A few weeks ago, a cold worked its way through my family. Then my 4 year-old spiked a fever. Then my 8 year-old came down with the stomach bug. Another day at home, disinfecting the puke from her bedroom carpet (does any other smell permeate quite so much?), and praying the rest of the family wasn’t hours away from heaving over the toilet.
Ugh. It’s February. The bleakest month in New England, and if you live on an island in New England, multiply that by four. February in Martha’s Vineyard means shuttered shops, empty restaurants on a Saturday night, and way too much time inside. February means letters home from the school nurse alerting you to an outbreak of the flu, stomach bug, strep, Coxsackievirus virus, lice, you can go ahead and fill in the blank. The letter always seems to arrive as my kids are eating something that doesn’t require utensils, and I realize I forgot to tell them to wash their hands when they got home from school. They smile as they lick the germs from their fingers, mouths glistening with butter and honey.
The past few weeks have been a bitter reminder of how precarious the work-family balance can be, and the winter months are the worst. Things will be going along swimmingly, happy healthy kids, busy productive parents, and then one little glitch will throw everything out of whack. It’s moments like these when I realize just how fragile our little working parent system actually is. When all is going smoothly, it feels sturdy, but when the wind blows too hard, I realize string, glue, and Band-Aids is all that holds it together. This is the time of year when I think about warmer climates. California, North Carolina, Oregon, Arizona, anywhere but here. This is the grass is greener time of year, because I’d give anything to see something green.
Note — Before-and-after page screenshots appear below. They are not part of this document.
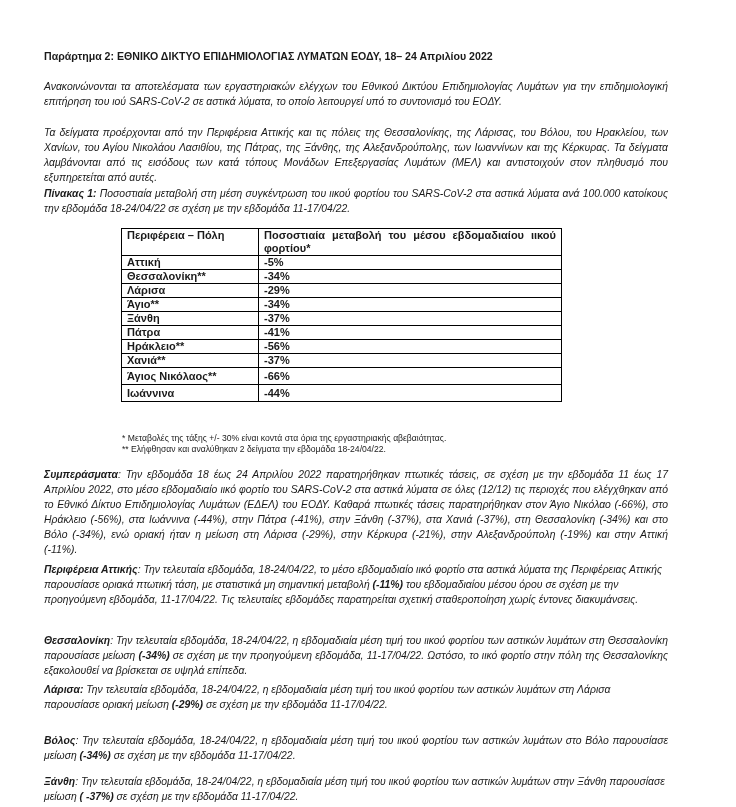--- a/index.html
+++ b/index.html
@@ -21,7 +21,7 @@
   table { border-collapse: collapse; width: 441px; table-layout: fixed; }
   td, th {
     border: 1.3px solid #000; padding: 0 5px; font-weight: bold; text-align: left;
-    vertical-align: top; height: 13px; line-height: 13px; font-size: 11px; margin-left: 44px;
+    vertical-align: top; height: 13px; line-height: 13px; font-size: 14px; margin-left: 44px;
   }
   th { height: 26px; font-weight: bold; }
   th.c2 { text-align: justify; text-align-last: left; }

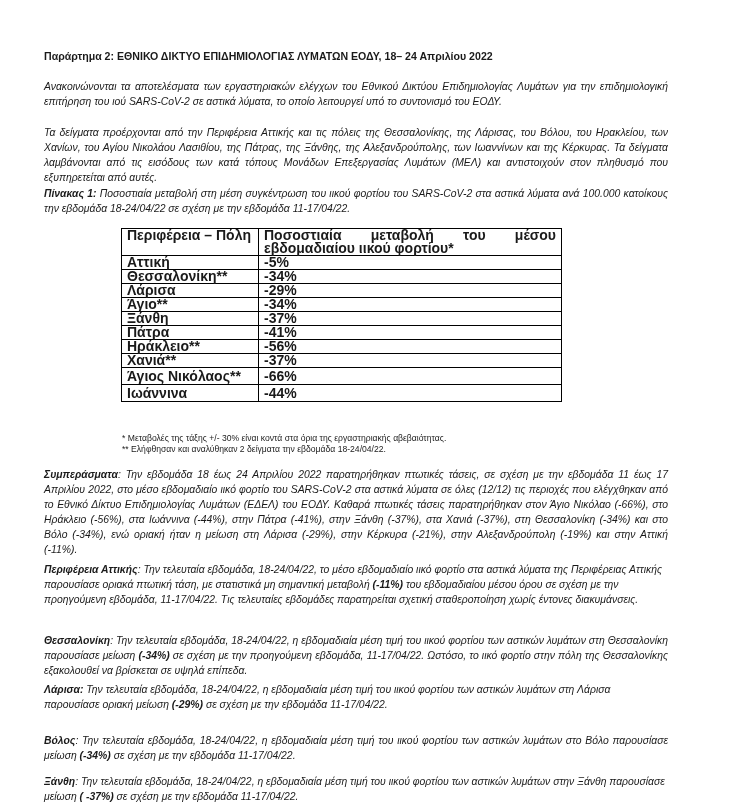--- a/index.html
+++ b/index.html
@@ -97,10 +97,6 @@
             <td>Άγιος Νικόλαος**</td>
             <td>-66%</td>
           </tr>
-        <tr class="tall">
-            <td>Ιωάννινα</td>
-            <td>-44%</td>
-          </tr>
       </tbody>
     </table>
   </div>

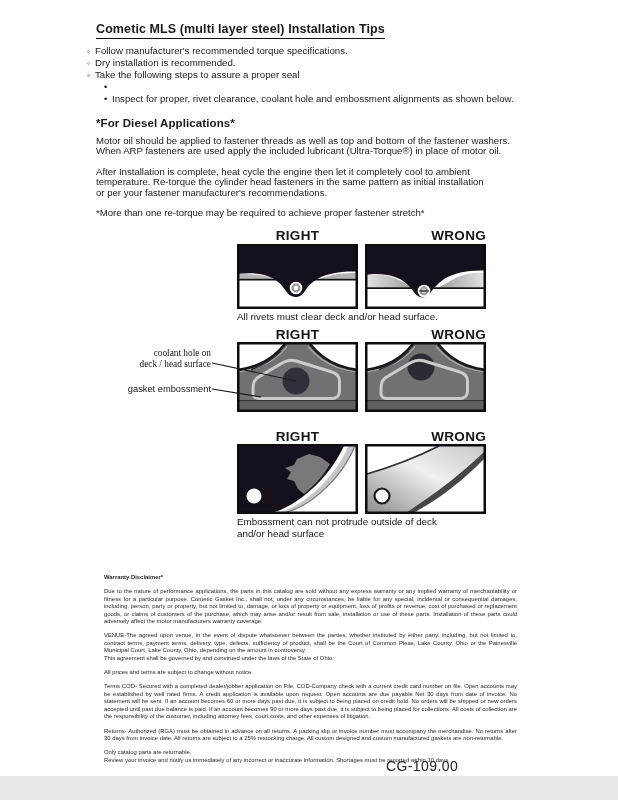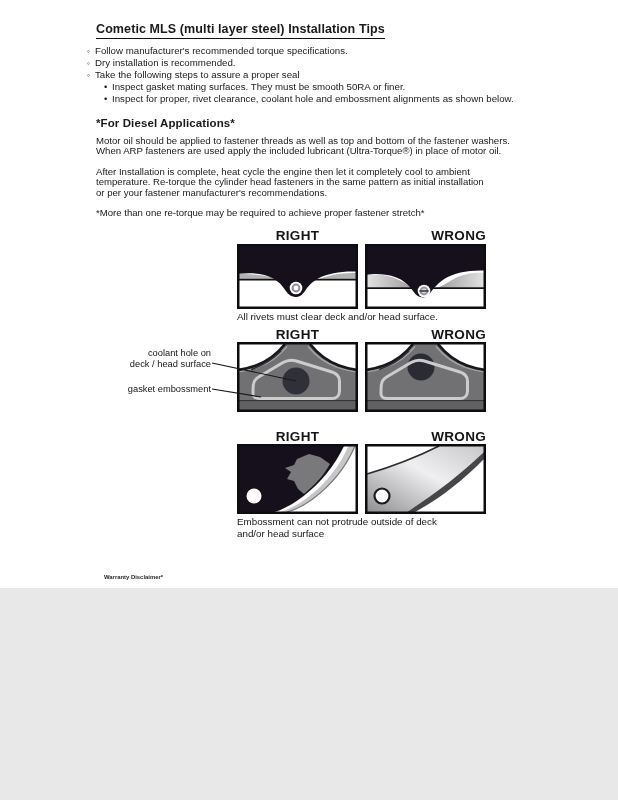--- a/index.html
+++ b/index.html
@@ -4,7 +4,7 @@
 <style>
   html,body{margin:0;padding:0;background:#e8e8e8;}
   .page{
-    position:relative;width:618px;height:588px;margin:0 auto;
+    position:relative;width:618px;height:776px;margin:0 auto;
     background:#ffffff;overflow:hidden;
     font-family:"Liberation Sans","DejaVu Sans",sans-serif;
     color:#1a1a1a;

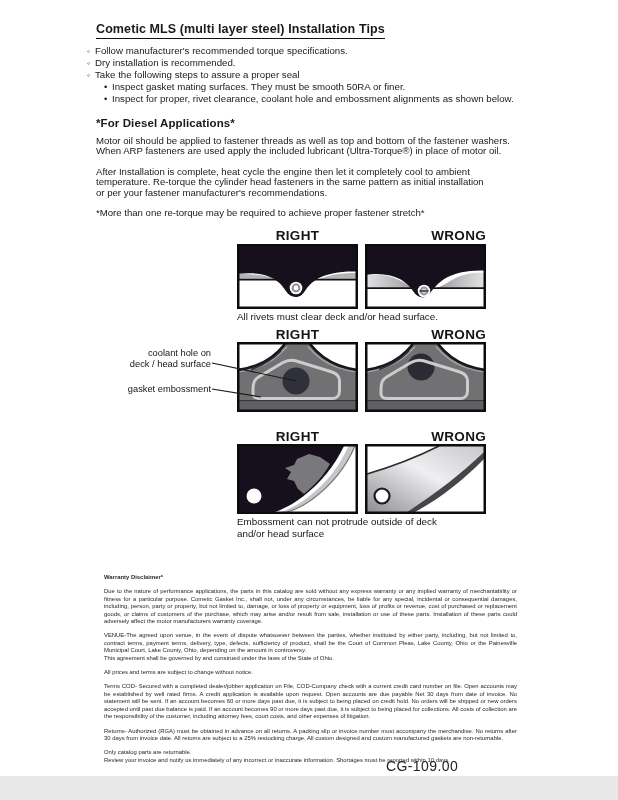--- a/index.html
+++ b/index.html
@@ -72,7 +72,6 @@
     </div>
     <div class="b-row ind">
       <span class="mk">•</span>
-      <span>Inspect gasket mating surfaces.  They must be smooth 50RA or finer.</span>
     </div>
     <div class="b-row ind">
       <span class="mk">•</span>

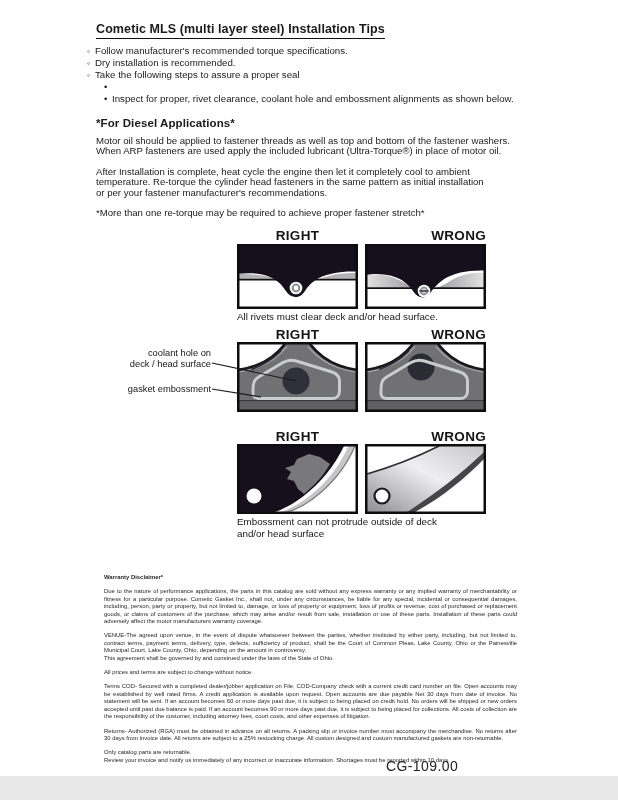--- a/index.html
+++ b/index.html
@@ -40,7 +40,7 @@
   .cap1{top:311px;} .cap2{top:414px;} .cap3{top:516px;}
 
   .ann{left:99px;width:112px;text-align:right;font-size:9.3px;line-height:11px;color:#151515;}
-  .ann1{top:348px;} .ann2{top:384px;}
+  .ann1{top:348px;font-family:Liberation Serif, serif;} .ann2{top:384px;}
   .leader{left:118px;top:344px;}
 
   

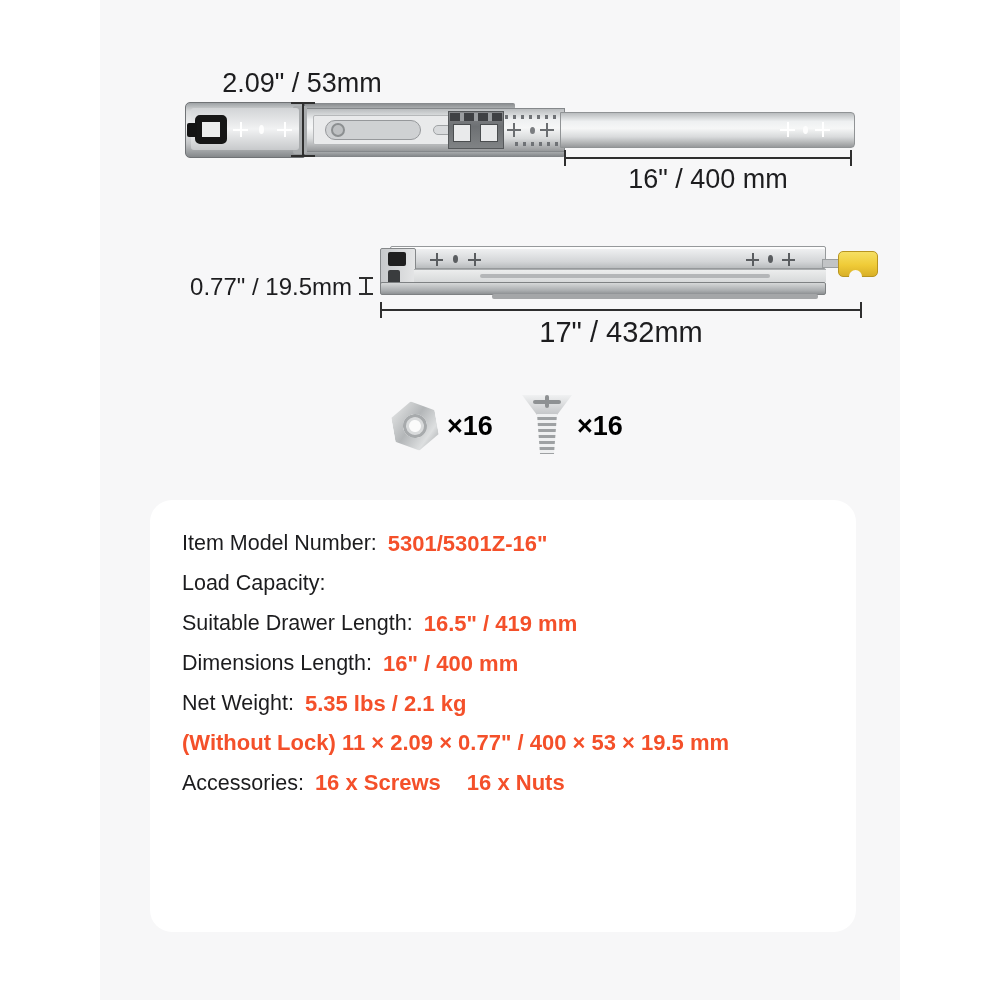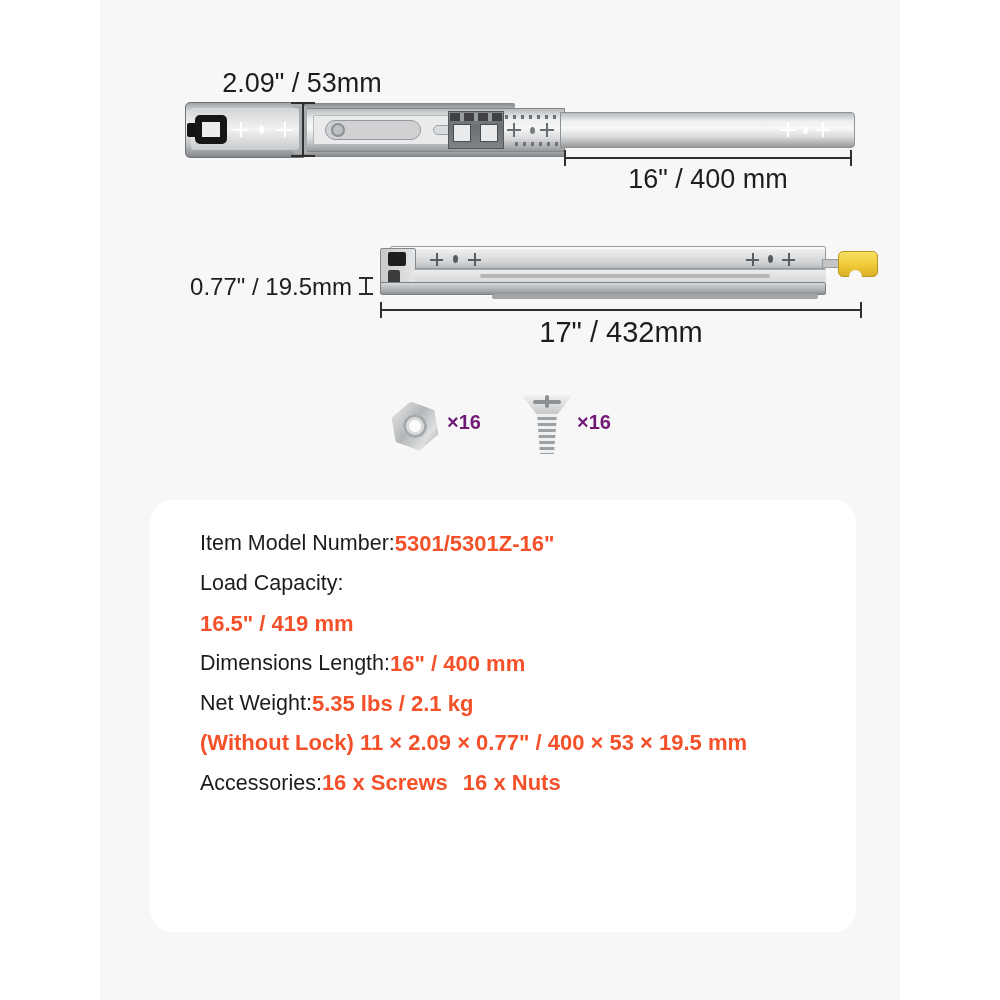--- a/index.html
+++ b/index.html
@@ -81,7 +81,7 @@
   .screw-shaft { position:absolute; left:537px; top:414px; width:20px; height:40px;
                  clip-path:polygon(0 0,100% 0,85% 100%,15% 100%);
                  background:repeating-linear-gradient(180deg,#eff0f1 0 3px,#9ea1a3 3px 6px); }
-  .hw-count { position:absolute; font-size:20px; font-weight:bold; color:#701a75; }
+  .hw-count { position:absolute; font-size:27px; font-weight:bold; color:#000000; }
 
   
   .panel { position:absolute; left:150px; top:500px; width:706px; height:432px; background:#ffffff; border-radius:22px;

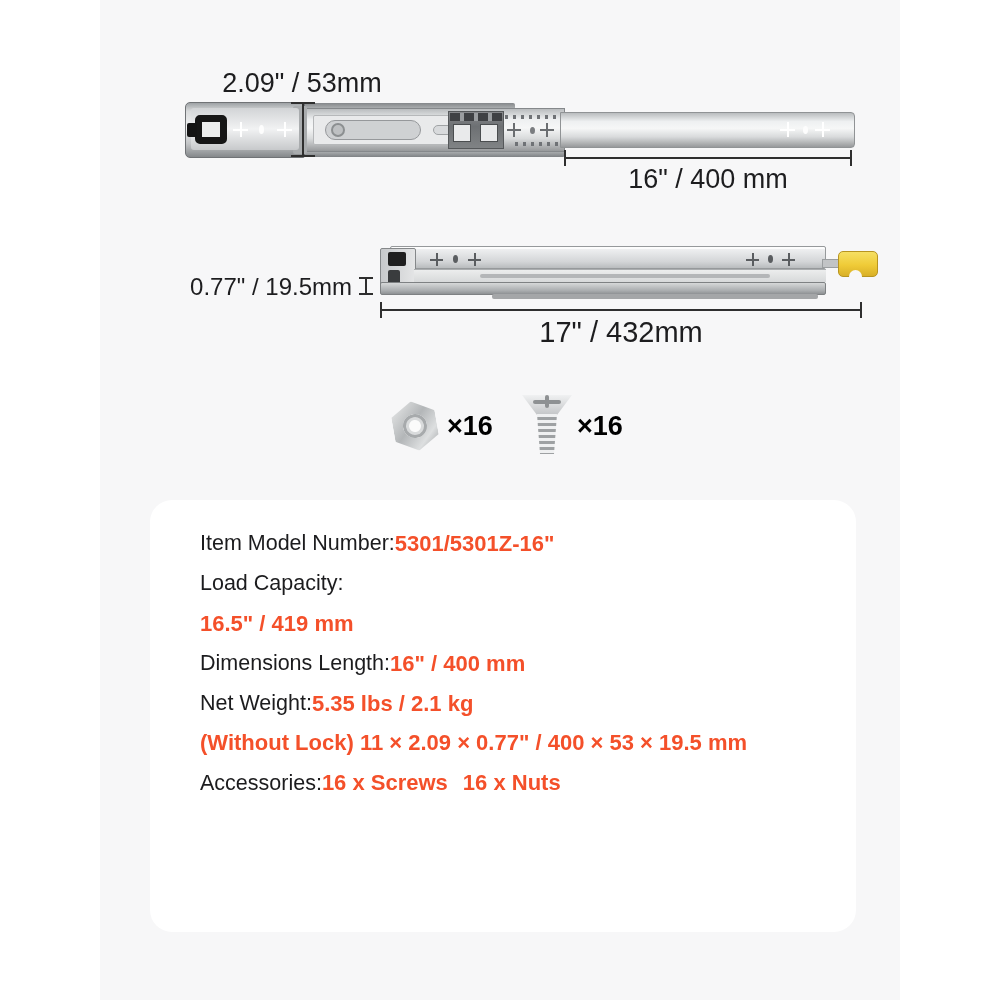--- a/index.html
+++ b/index.html
@@ -86,7 +86,7 @@
   
   .panel { position:absolute; left:150px; top:500px; width:706px; height:432px; background:#ffffff; border-radius:22px;
            padding:24px 30px 0 32px; display:flex; flex-direction:column; }
-  .spec-row { height:39.9px; display:flex; align-items:center; white-space:nowrap;margin-left:18px; }
+  .spec-row { height:39.9px; display:flex; align-items:center; gap:11px; white-space:nowrap; }
   .spec-label { font-size:21.5px; color:#1c1c1e; }
   .spec-value { font-size:22px; font-weight:bold; color:#f4502a; }
   .gap2 { margin-left:15px; }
And then there’s a day like yesterday, unexpected and unseasonal. The air is soft, and there’s no wind. The day smells like fresh earth and sun, something growing. I breathe in and think, okay. Okay.
We’re not out of the woods yet. Tomorrow someone else might throw up. It might even be me. We’re still held together with the flimsy materials from my daughters’ craft box, but the breeze in spring is gentler. We're not knocked down quite so easily. And February is only twenty-eight days.